中でも、前掛かりで歯切れ良く突っ走る③⑨や、イントロから猛然と畳み掛ける⑥、80年代のMETALLICAを彷彿とさせる⑧(アレックスの泣きのGソロが素晴らしい)、重厚な導入から一転、暴風の如く爆走を開始する⑩といった楽曲には、往年のTESTAMENTのエッセンスが濃厚に息衝いていて思わず頬が緩みましたね。
と同時に、今も現役感バリバリで戦い続ける彼らが演ること。
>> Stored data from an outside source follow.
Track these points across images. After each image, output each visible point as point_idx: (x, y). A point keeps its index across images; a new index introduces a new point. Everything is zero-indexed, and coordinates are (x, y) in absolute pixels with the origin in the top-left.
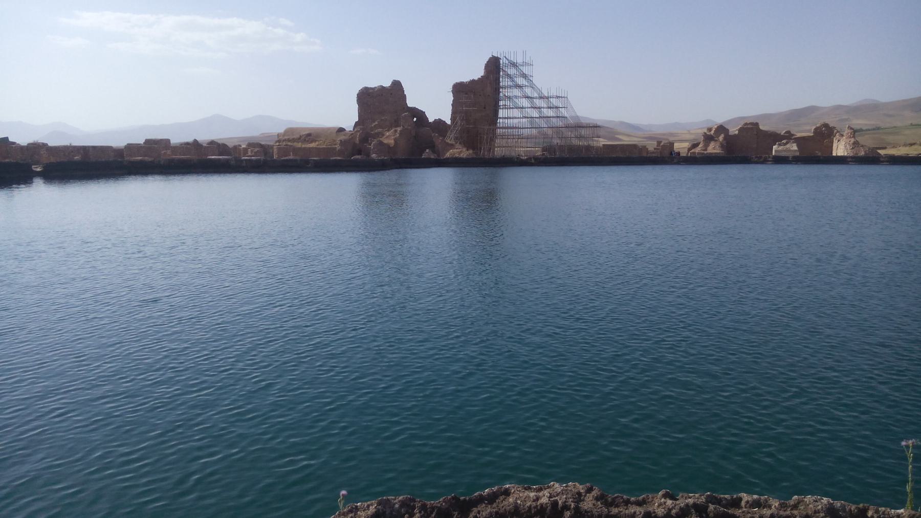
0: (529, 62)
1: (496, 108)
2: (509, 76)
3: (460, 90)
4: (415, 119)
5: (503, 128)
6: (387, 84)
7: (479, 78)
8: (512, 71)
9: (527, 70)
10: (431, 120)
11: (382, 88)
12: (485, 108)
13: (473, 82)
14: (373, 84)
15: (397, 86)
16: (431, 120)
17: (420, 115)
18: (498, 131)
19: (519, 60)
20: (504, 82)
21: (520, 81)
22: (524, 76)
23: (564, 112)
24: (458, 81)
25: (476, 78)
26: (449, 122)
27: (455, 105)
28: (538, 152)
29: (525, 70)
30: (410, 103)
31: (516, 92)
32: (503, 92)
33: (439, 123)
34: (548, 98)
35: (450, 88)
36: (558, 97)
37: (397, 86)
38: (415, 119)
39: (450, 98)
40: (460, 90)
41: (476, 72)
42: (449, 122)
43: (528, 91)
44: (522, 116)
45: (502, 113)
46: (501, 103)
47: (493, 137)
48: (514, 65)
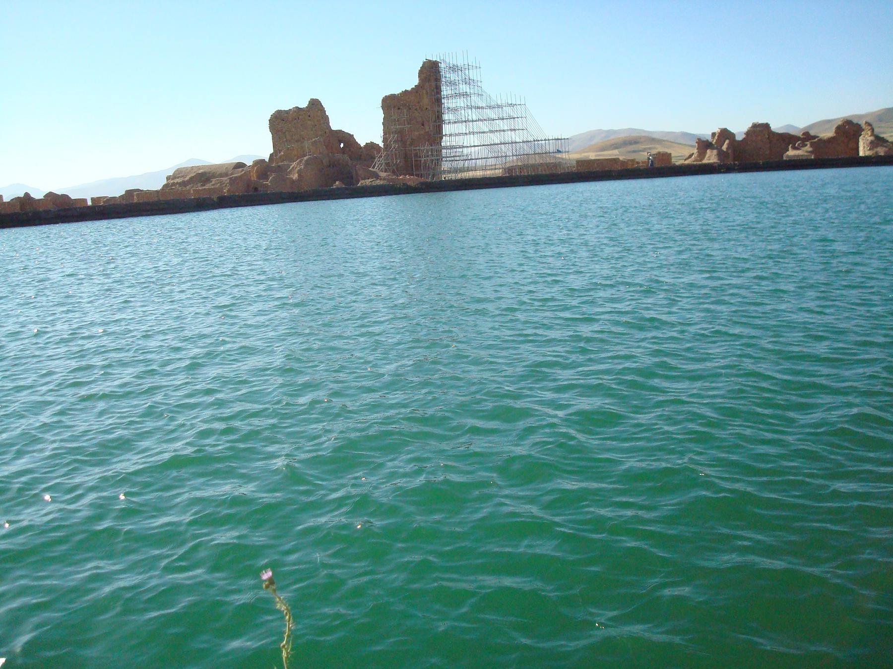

野太い咆哮轟かせるチャック・ビリー、刻み/奏で/ハモるアレックス・スコルニック&エリック・ピーターソンの切っ先鋭いツインG、そしてスティーヴ・デジョルジオという腕利きBの相棒を得て、水を得た魚の如く暴れ回るジーン・ホグランのドラム等、タレント揃い現行ラインナップが叩き付けるサウンドに懐古趣味の匂いは皆無。対向車も思わず道を譲る強面の攻撃性や、黒光りする重厚感は、80年代とは異なるステージにバンドが立っていることを物語ります。
オールドスクールな構築美とモダンなエッジを併せ持った曲作りから、あれもこれもと欲張らずに40分台とジャストな収録時間にまとめ上げた本編構成まで、今のバンドの充実っぷりというか、余裕綽々な感じに痺れる1枚かと。